Saved entries
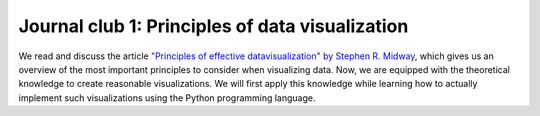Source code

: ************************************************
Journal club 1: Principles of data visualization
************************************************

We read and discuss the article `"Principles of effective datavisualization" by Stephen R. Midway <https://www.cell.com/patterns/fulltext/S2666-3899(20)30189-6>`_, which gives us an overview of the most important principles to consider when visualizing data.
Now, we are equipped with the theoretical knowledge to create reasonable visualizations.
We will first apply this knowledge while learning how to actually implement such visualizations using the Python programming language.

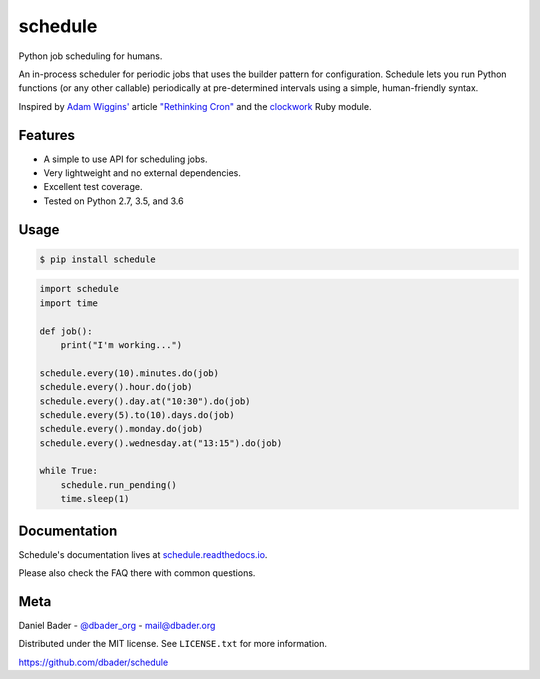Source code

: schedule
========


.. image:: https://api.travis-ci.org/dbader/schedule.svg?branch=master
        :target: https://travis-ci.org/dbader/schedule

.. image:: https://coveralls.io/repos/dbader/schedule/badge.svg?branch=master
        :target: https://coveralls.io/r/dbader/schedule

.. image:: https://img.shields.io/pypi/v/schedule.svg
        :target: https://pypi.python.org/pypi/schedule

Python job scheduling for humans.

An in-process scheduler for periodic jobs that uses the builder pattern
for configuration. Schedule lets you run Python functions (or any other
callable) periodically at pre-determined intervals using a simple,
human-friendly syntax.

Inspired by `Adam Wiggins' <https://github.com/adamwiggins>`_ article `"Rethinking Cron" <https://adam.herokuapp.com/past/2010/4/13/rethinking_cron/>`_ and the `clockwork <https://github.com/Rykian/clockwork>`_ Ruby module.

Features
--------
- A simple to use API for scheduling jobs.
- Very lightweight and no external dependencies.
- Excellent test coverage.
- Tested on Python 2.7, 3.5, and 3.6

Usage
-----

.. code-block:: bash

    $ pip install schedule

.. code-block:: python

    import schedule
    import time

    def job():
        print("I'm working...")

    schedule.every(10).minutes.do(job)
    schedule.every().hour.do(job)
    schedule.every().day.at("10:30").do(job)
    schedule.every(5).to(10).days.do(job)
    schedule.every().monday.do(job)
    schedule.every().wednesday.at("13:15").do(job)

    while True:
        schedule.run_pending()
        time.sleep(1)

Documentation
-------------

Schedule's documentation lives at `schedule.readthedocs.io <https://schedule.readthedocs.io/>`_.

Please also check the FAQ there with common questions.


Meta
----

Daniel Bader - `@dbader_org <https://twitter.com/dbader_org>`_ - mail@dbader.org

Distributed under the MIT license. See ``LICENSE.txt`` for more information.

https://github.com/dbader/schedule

==

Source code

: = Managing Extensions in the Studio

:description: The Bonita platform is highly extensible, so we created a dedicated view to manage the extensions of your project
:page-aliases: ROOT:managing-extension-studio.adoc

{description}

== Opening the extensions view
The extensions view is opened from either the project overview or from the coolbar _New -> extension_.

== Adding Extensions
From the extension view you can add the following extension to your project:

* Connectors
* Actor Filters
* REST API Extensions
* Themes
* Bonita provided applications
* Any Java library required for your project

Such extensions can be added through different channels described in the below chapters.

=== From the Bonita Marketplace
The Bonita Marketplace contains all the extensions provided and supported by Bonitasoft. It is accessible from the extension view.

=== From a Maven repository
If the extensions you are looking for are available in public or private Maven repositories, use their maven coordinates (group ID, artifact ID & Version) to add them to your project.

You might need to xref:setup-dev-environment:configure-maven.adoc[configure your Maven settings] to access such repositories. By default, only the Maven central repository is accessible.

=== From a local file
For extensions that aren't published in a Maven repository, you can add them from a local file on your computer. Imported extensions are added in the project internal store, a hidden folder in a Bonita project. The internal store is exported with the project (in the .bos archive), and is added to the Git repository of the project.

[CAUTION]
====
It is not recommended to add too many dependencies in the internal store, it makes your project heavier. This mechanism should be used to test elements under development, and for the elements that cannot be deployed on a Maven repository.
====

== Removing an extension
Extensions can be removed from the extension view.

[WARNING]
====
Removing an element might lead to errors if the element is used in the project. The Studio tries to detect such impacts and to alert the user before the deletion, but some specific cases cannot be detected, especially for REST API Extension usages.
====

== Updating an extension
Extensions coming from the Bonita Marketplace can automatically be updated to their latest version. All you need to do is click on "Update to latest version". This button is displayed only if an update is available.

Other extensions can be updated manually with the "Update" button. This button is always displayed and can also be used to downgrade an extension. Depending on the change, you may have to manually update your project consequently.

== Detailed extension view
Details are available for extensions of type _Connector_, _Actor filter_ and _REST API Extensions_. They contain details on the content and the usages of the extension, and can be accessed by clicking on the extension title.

Task goal — Starting at the line above that contains "schedule.every().monday.do(job)", repeat each line exactly up to and including the line that contains "https://github.com/dbader/schedule", and stop there.

Response to this exercise —
    schedule.every().monday.do(job)
    schedule.every().wednesday.at("13:15").do(job)

    while True:
        schedule.run_pending()
        time.sleep(1)

Documentation
-------------

Schedule's documentation lives at `schedule.readthedocs.io <https://schedule.readthedocs.io/>`_.

Please also check the FAQ there with common questions.


Meta
----

Daniel Bader - `@dbader_org <https://twitter.com/dbader_org>`_ - mail@dbader.org

Distributed under the MIT license. See ``LICENSE.txt`` for more information.

https://github.com/dbader/schedule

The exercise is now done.